In a similar vein, the cover art and title for Fight Your Fears are related to St George's life journey. The picture of him with a jackhammer was actually taken in the basement of his house, in the process of making space for his Full Stride Studio where most of the work for Fight Your Fears was recorded (work was also done in Jamaica at Beres Hammond's Harmony House studio and England).
"For me, the album is a departure from a lot of things. It is different from other albums I have done. I did not feel I had to use the typical music packaging. I had to represent the journey of the album. I literally had to fight my fears and other things," St George said. And that fight is work.
In this context, the cover image "represents work. It has grit, dirt".
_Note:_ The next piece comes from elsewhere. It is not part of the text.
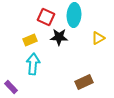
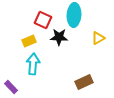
red square: moved 3 px left, 3 px down
yellow rectangle: moved 1 px left, 1 px down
Relating his experience to life in general, St George said it is important for persons to grow, to face their fears in order to accomplish a vision or a dream. "Fears are very real," he emphasised. "If you do not face those fears bit by bit, you will lose the light you came into the world to shine. You will die. Incrementally, you will die."
Face Your Fears was about three years in the making, three of the poems which did not make the previous set were reworked and included.
Targeting Young People
St George's work as an artist connects with the Turnaround Project, targeting young people, which is conducted mainly in Portland at the College of Agriculture, Science and Education. For the recent International Day of Women Entrepreneurs he performed with two young ladies who were a part of the project and are now teaching in Mandeville, Manchester.
While the Turnaround Project has been active in Portland for seven years, St George said young people from the urbanised areas of August Town, Spanish Town, Fletcher's Land, Grants Pen and parts of Papine have been recruited for the programme. "We take them to country and intersperse them with rural youth and Canadian educators," St George said.
"The programme is arts-based - video, film and photography, creative writing, music, visual arts, theatre. We teach leadership and transferrable skills through the arts," St George said. There is also an education fund.
Noting the programme's development, St George said there is now a thrust to fully establish a Jamaican arm, with its own board, logo, mandate, and other requirements.